Every night, baby, that’s where I go.
Out of the tub long enough to dry off but still recent to have pruney fingers and toes, Tom finished putting a fresh outfit on in his bedroom. A slight knock rose up from the outside.
“Come in, I’m decent.”
The door creaked open, and in walked his younger son.
“Vinny! What’s up?”
“Dad, I was wondering, can you get me a beanbag chair for my room? The Baby Yoda Uncle Nate got me is too big to fit on my bed. I want to make sure he’s comfy.”
Tom chuckled to himself.
“Yeah, kid. I’ll get one for you.”
“Cool! Thanks, Dad!”
Vinny turned to run out, but his father’s voice beckoned him to stay.
“Vin, hey, uh wait up.”
His son’s face grew perplexed.
“What, am I in trouble, dad?”
“Oh no, no kid. I…”
He cleared his throat to dislodge the words he wanted to say.
“I just wanted to say I’m sorry for Saturday night at Disney.”
The kid’s face grew even more contorted.
“Dad, you don’t have to be sorry.”
“No, Vince, I do.”
Tom bent down to meet his son, face-to-face.
“When you love someone, really love someone, you don’t chase them away. Ever. I was wrong, and I never want to do that again. Never want you to feel that way again, kid.”

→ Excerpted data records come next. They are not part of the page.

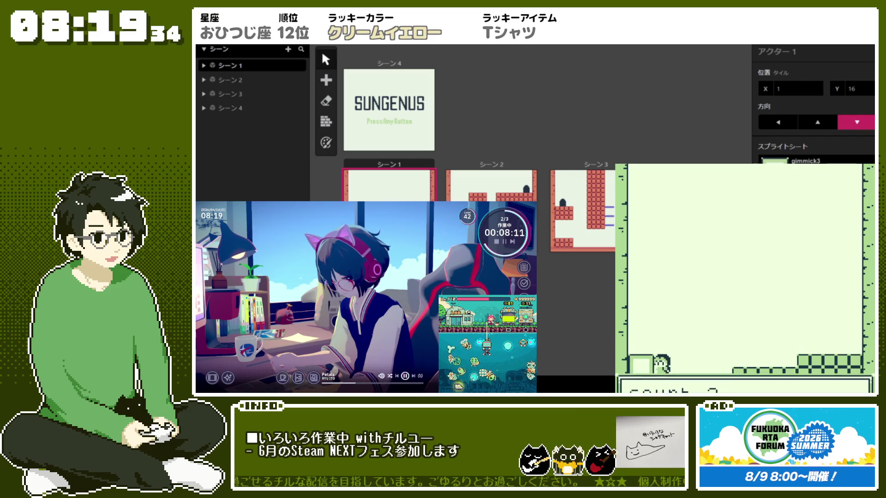
{"action": "key", "text": "Left"}
{"action": "key", "text": "z"}
{"action": "key", "text": "Left"}
{"action": "key", "text": "z"}
- Walk right and back to the block, dismiss the count 5 and 0 messages, then jump onto the blocks
{"action": "key", "text": "Right"}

“Oh, it’s okay, dad. I don’t care about that anymore.”
“I love you, son.”
“Love you too, dad.”
They embraced. Tom squeezed him tighter than he had since he was a toddler. The moment lingered, and when they finally let go, dad patted son on the shoulder.
“Go downstairs. I’ll be there in a second.”
As Vinny sped out of the bedroom, Tom rose back to his feet.
“Kids really are resilient, huh.”
Just then, his face lit up in epiphany. He nodded and then turned to face the mirror on his dresser. He walked over and stared himself right in the face.
“Hey. I’m ready to sue for peace now.”
Just then, he saw his reflection morph. It was FLAMBERGE. No, Eddie Cross. Ivan? Phil Atken? Hoyt Williams, no Tony Gamble. No, it was Tristan Crispin-Gladhappy. It was all of them at once and none of them at the same time.
“The fuck you are,” the reflection seemingly replied to him.
He closed his eyes and sighed deeply. When he opened them again, only his own image, plain and unadorned by the perception in his brain, stared back at him. He shook his head and walked towards the door.
Baby, just to watch it glow.
Italicized text lyrics from “A Pearl” by Mitski from her 2018 album Be the Cowboy.